··· Ausgewählter Abschnitt ···

Umsatzsprung um weitere 18 Prozent

Im Geschäftsjahr 2024/2025 war die Zahl der Beschäftigten noch bei rund 5.200 gelegen – und der jährlich wiederkehrende Umsatz (ARR) bei 1,7 Milliarden US-Dollar. Wie Dynatrace nun bekanntgab, konnte letzterer im abgelaufenen Geschäftsjahr 2025/2026 auf 2,054 Milliarden Dollar erhöht werden – ein Sprung um 18 Prozent (bzw. 16 Prozent auf Basis konstanter Wechselkurse). Dabei habe man mit 29 Prozent „bereinigter operativer Marge“ eine „starke Profitabilität“ aufweisen können, heißt es vom Unternehmen.

Noch viel Potenzial bei KI-gestützter Observability

Und man sieht in der eigenen Branche noch enormes Potenzial: Der adressierbare Markt für Observability, Application Security und AI/LLM Observability werde auf 92 Milliarden US-Dollar geschätzt. Rund 10 Milliarden US-Dollar würden davon bereits AI Observability zugerechnet. „Wir sind auf dem Weg zu autonomen digitalen Ökosystemen, die sich selbst verwalten, Leistung sowie Kosten optimieren und Probleme beheben, bevor sie sich auf die Nutzer auswirken. Für diese Systeme ist KI-gestützte Observability unerlässlich, weil sie ansonsten blind für die reale Welt wären“, kommentiert Dynatrace-Gründer und CTO Bernd Greifeneder.

Standort Linz mit zentraler Rolle

Beim Abrufen dieses Potenzials spielt laut Gründer auch die oberösterreichische Hauptstadt mit dem Engineering Headquarter eine zentrale Rolle: „In Linz entwickeln wir nicht nur unser Produkt, das KI tief in seiner DNA trägt, sondern betreiben an der Johannes Kepler Universität auch Forschung, um Deep-Tech-Lösungen zu entwickeln, die es auf dem Markt noch nicht gibt.“

Greifeneder: „Zeigen jeden Tag, dass wir an den europäischen Standorten herausragende Engineering-Talente finden“

Greifeneder betont dabei, Europa könne im KI-Wettbewerb mit China und den USA selbstbewusst sein: „Bei Dynatrace zeigen wir jeden Tag, dass wir an den europäischen Standorten herausragende Engineering-Talente finden. Menschen aus der ganzen Welt entscheiden sich bewusst dafür, hier zu arbeiten und zu leben.“ Europa stehe an der Spitze, wenn es darum geht, Compliance-Anforderungen zu verstehen und ihnen gerecht zu werden. „Bereiche, in denen wir uns jedoch noch verbessern können, sind Geschwindigkeit und der Mut zum Risiko“, so der Gründer.

··· Vorliegende Angaben ···

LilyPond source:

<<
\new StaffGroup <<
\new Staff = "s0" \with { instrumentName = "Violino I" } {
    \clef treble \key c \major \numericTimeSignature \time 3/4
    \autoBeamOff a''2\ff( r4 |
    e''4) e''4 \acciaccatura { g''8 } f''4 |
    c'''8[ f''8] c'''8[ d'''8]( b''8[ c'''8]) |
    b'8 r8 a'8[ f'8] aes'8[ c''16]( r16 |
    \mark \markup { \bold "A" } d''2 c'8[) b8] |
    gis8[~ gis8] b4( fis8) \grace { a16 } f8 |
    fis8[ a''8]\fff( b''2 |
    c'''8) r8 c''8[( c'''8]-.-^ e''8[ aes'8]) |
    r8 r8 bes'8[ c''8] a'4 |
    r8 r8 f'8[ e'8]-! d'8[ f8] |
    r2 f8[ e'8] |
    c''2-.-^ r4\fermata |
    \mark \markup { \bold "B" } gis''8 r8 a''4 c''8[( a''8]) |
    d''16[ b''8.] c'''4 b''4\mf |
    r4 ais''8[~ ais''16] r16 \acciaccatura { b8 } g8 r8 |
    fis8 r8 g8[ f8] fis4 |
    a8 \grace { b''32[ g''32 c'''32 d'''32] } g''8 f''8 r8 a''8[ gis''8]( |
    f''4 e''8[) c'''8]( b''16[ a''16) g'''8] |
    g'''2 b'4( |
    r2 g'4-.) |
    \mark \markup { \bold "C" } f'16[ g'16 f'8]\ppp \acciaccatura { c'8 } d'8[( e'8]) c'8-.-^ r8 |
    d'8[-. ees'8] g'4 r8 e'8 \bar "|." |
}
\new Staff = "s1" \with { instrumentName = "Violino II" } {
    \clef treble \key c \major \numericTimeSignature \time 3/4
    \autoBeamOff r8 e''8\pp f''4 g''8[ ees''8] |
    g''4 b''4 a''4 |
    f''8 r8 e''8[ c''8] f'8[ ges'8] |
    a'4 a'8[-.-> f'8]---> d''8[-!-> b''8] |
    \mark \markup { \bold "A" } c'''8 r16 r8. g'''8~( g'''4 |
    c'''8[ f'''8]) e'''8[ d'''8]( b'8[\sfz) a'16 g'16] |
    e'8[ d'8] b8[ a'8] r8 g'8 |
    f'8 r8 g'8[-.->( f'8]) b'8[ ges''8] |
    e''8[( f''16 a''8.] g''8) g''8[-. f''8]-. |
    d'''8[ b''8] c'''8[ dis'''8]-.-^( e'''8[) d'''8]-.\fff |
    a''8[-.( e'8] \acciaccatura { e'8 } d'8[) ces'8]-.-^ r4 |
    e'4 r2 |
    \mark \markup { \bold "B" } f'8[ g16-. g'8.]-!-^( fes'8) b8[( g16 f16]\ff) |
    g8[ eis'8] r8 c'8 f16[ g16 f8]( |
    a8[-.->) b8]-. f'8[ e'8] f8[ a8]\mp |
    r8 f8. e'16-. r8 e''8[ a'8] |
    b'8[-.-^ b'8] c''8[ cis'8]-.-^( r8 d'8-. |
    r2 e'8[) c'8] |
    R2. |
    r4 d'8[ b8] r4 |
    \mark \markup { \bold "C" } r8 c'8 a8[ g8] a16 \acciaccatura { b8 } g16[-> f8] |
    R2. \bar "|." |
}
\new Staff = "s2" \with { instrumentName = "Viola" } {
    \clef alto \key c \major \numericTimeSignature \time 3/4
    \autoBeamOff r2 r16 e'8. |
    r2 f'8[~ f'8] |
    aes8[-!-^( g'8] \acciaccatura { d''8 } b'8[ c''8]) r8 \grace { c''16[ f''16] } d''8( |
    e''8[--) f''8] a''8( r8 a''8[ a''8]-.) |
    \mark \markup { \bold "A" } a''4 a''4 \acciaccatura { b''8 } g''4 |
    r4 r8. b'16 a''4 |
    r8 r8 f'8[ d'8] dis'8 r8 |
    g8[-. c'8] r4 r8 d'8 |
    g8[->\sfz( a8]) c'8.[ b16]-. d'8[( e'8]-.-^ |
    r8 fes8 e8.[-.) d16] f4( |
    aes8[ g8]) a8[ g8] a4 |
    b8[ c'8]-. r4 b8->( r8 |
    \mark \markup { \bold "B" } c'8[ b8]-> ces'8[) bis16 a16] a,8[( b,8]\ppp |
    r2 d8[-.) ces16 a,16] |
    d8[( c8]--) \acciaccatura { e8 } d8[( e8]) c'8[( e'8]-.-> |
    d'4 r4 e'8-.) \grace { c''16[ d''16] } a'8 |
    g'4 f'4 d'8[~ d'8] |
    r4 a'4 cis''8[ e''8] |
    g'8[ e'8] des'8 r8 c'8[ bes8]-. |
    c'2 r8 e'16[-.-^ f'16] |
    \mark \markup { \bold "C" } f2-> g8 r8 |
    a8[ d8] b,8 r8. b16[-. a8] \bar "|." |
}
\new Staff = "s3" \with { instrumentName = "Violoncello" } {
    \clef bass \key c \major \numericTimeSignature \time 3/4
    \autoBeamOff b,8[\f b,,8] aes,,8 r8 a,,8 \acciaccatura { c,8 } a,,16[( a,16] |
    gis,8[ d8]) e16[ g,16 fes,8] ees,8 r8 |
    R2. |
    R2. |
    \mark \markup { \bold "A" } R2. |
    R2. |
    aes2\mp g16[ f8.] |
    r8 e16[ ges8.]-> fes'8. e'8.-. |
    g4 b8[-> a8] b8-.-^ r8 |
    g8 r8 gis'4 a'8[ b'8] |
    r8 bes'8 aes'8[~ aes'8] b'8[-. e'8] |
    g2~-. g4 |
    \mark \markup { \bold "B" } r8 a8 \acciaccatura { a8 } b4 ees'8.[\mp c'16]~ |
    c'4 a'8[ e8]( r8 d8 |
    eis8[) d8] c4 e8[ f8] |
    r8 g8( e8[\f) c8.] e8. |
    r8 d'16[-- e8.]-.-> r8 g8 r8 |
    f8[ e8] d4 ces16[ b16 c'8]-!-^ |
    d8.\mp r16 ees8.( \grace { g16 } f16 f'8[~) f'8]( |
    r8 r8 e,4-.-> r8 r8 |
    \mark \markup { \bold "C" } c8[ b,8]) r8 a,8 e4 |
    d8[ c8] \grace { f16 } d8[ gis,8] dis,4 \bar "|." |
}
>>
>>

···

* _Zu bearbeiten_
#1 Beantworte die folgenden Fragen zum Text über Dynatrace.
(a) Auf welchen Betrag wurde der jährlich wiederkehrende Umsatz im Geschäftsjahr 2025/2026 erhöht?
(b) Auf wie viel wird der adressierbare Markt für Observability, Application Security und AI/LLM Observability geschätzt?
(c) An welcher Universität betreibt das Unternehmen in Linz Forschung?
#2 Schreibe aus dem Text über Dynatrace wortgetreu ab: Beginne bei den Worten „Und man sieht“ und höre nach den Worten „CTO Bernd Greifeneder.“ auf.

* _Lösungen_
#1
(a) Auf 2,054 Milliarden Dollar.
(b) Auf 92 Milliarden US-Dollar.
(c) An der Johannes Kepler Universität.

#2
Und man sieht in der eigenen Branche noch enormes Potenzial: Der adressierbare Markt für Observability, Application Security und AI/LLM Observability werde auf 92 Milliarden US-Dollar geschätzt. Rund 10 Milliarden US-Dollar würden davon bereits AI Observability zugerechnet. „Wir sind auf dem Weg zu autonomen digitalen Ökosystemen, die sich selbst verwalten, Leistung sowie Kosten optimieren und Probleme beheben, bevor sie sich auf die Nutzer auswirken. Für diese Systeme ist KI-gestützte Observability unerlässlich, weil sie ansonsten blind für die reale Welt wären“, kommentiert Dynatrace-Gründer und CTO Bernd Greifeneder.